It was a different position at a different level, but kick returner Micheal Spurlock knows what it’s like to replace a legend.
“I was supposed to replace Eli Manning in college,” Spurlock said. “I mean, he was the first overall pick. You don’t try to replace him. You just do your job and try your best to put your team in good position.”
For Spurlock, putting the Bears in the best position doesn’t involve calling plays or breaking huddles. He’s one of several players vying to replace Devin Hester. And Spurlock is “the first one at bat right now,” as special-teams coach Joe DeCamillis put it, after Eric Weems was cut.
Hester’s unceremonious departure has cast a shadow over the group.
“A lot of people are like, You’ve got to replace Hester,” Spurlock said. “That’s where the problem lies. Everybody wants you to replace him. You’re not going to replace him. The guy is probably a Hall of Fame kick returner.”
Rule changes have diminished the overall value of returners, but a competent one can’t hurt. Hester provided coach Marc Trestman’s offense with good field position at times last season, averaging 27.6 yards on kick returns (sixth-best in the NFL) and 14.2 yards on punts (third-best).

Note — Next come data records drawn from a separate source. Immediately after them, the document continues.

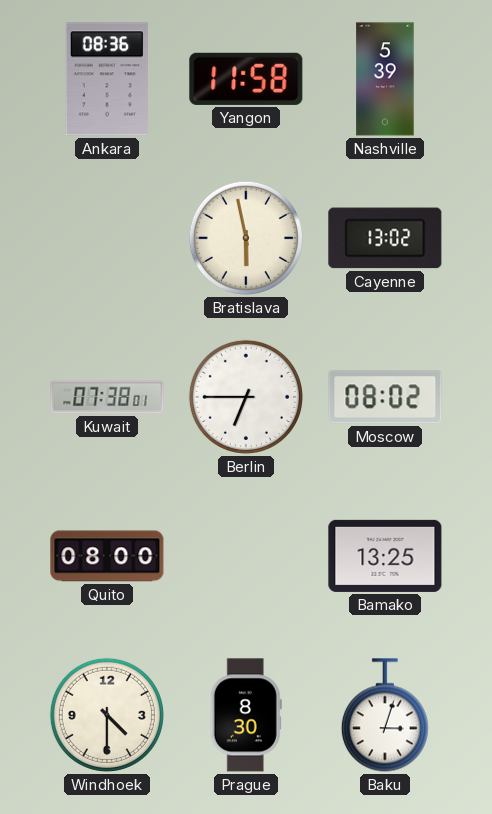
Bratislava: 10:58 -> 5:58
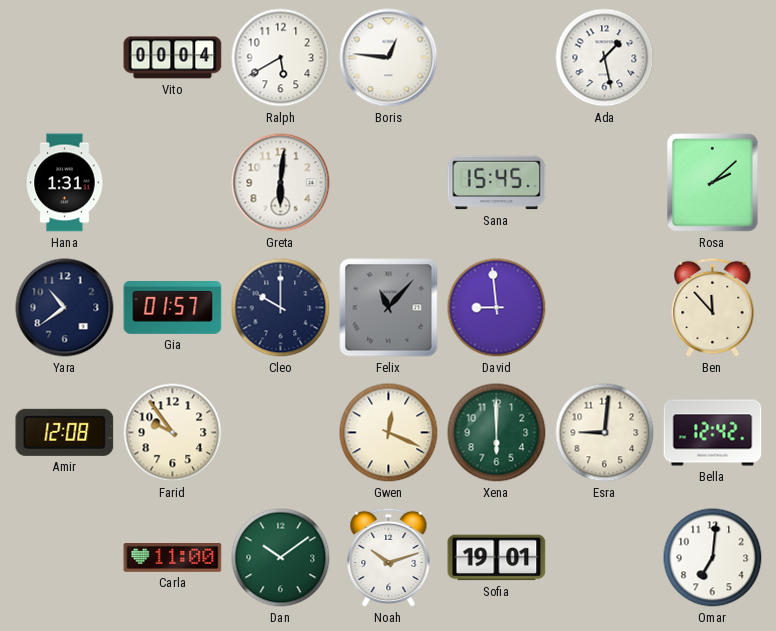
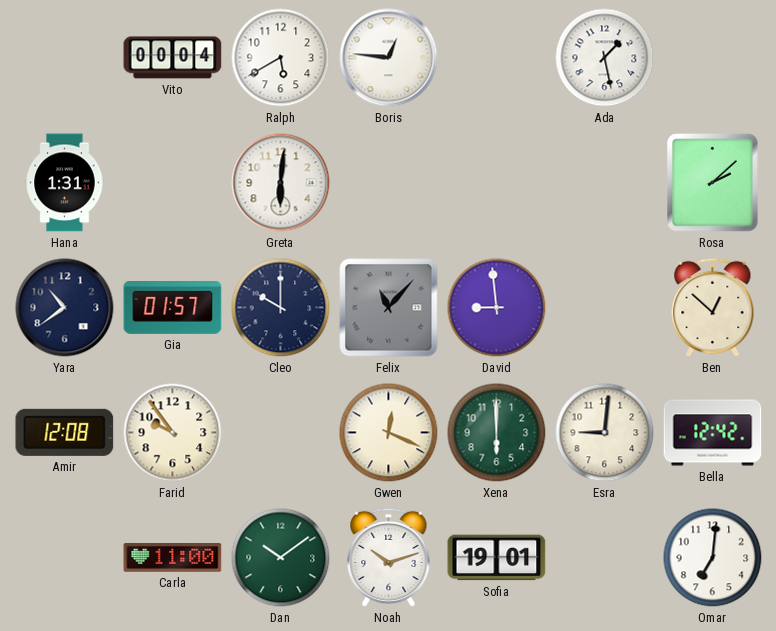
Sana: 15:45 -> none
Ben: 11:53 -> 12:52
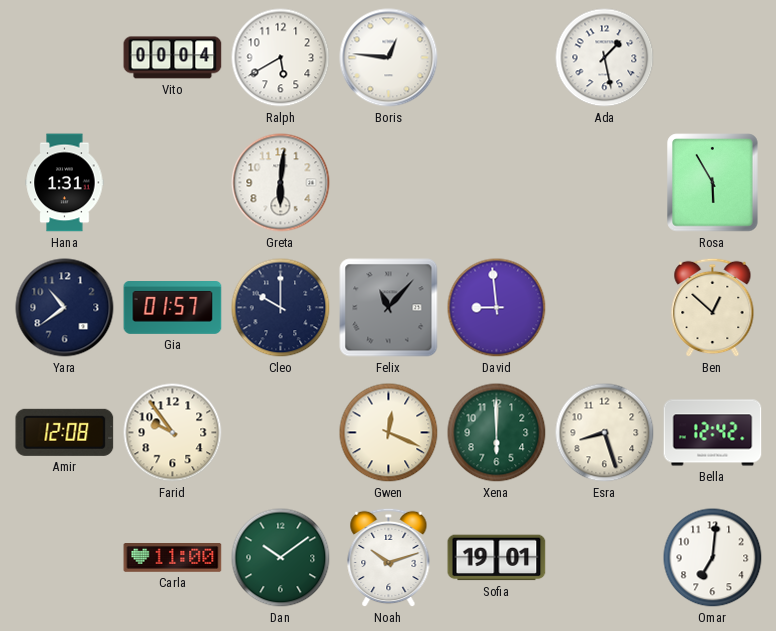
Rosa: 2:08 -> 5:55
Esra: 9:01 -> 8:27
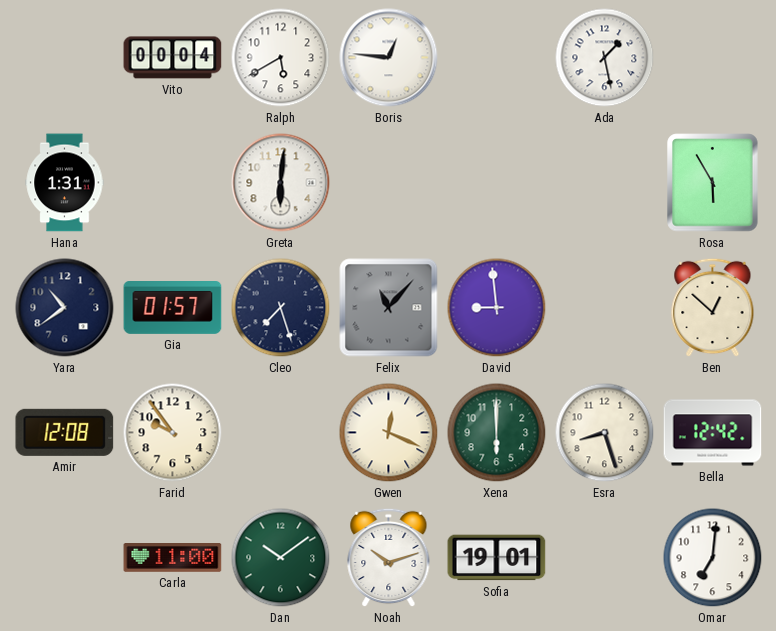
Cleo: 10:00 -> 7:27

The Bears’ competition to find a Hester successor has been a revolving door:
† Domenik Hixon, a veteran with 136 returns in his career, tore his anterior cruciate ligament during organized team activities.
† Weems, a Pro Bowl returner with the Falcons in 2010, didn’t impress in two preseason games and was released.
† Chris Williams, the intriguing speedster from the Canadian Football League, has resumed practicing after a minor hamstring injury cost him return opportunities this preseason. “I feel OK, working back day by day,” he said.
† Wide receiver Santonio Holmes was signed Saturday and was returning punts in practice Monday. “We’re just trying to find as much value in him as we can,” Trestman said.
† Darius Reynaud, who has returned 206 punts and kicks over six seasons, was signed Monday night and practiced Tuesday. “I still got a lot to show,” he said. “Whenever my opportunity comes up, I have to take it and run with it.”
The rest of the Bears’ specialists have been settled. Rookie punter Pat O’Donnell and long snapper Brandon Hartson have won their competitions, and their work with kicker Robbie Gould has increased.
But the competition at returner, which also features running back Michael Ford and wide receiver Armanti Edwards, continues.
“It’s just making plays,” Williams said. “That’s the name of the game.”
“I just try to make sure my worst day is still a good day,” Spurlock said.
If healthy, Williams appears to be first in line to challenge Spurlock, the former quarterback at Ole Miss who’s with his ninth team as a returner/receiver since 2006.
Spurlock has five punt returns for nine yards and one 19-yard kickoff return in two preseason games.
“Devin is Devin; you can’t ever really replace a guy like that,” Williams said. “But there is a job to do here, and somebody is going to step up and take that job, and somebody is going to do real well once they get it.”